**Activity:** Lines to be reproduced exactly: the one that holds "webPush.setPort(18442);" and all those after it through the end of the data. Include no others.

::::

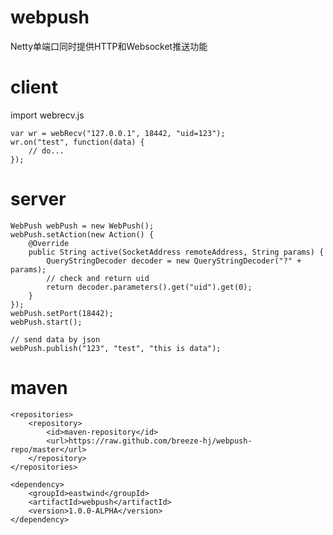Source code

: # webpush
Netty单端口同时提供HTTP和Websocket推送功能

# client
import webrecv.js

	var wr = webRecv("127.0.0.1", 18442, "uid=123");
	wr.on("test", function(data) {
		// do...
	});
	
# server
	WebPush webPush = new WebPush();
	webPush.setAction(new Action() {
		@Override
		public String active(SocketAddress remoteAddress, String params) {
			QueryStringDecoder decoder = new QueryStringDecoder("?" + params);
			// check and return uid
			return decoder.parameters().get("uid").get(0);
		}
	});
	webPush.setPort(18442);
	webPush.start();
	
	// send data by json
	webPush.publish("123", "test", "this is data");

# maven
	<repositories>
		<repository>
			<id>maven-repository</id>
			<url>https://raw.github.com/breeze-hj/webpush-repo/master</url>
		</repository>
	</repositories>
	
	<dependency>
		<groupId>eastwind</groupId>
		<artifactId>webpush</artifactId>
		<version>1.0.0-ALPHA</version>
	</dependency>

::::

**Solution to this task:**
	webPush.setPort(18442);
	webPush.start();
	
	// send data by json
	webPush.publish("123", "test", "this is data");

# maven
	<repositories>
		<repository>
			<id>maven-repository</id>
			<url>https://raw.github.com/breeze-hj/webpush-repo/master</url>
		</repository>
	</repositories>
	
	<dependency>
		<groupId>eastwind</groupId>
		<artifactId>webpush</artifactId>
		<version>1.0.0-ALPHA</version>
	</dependency>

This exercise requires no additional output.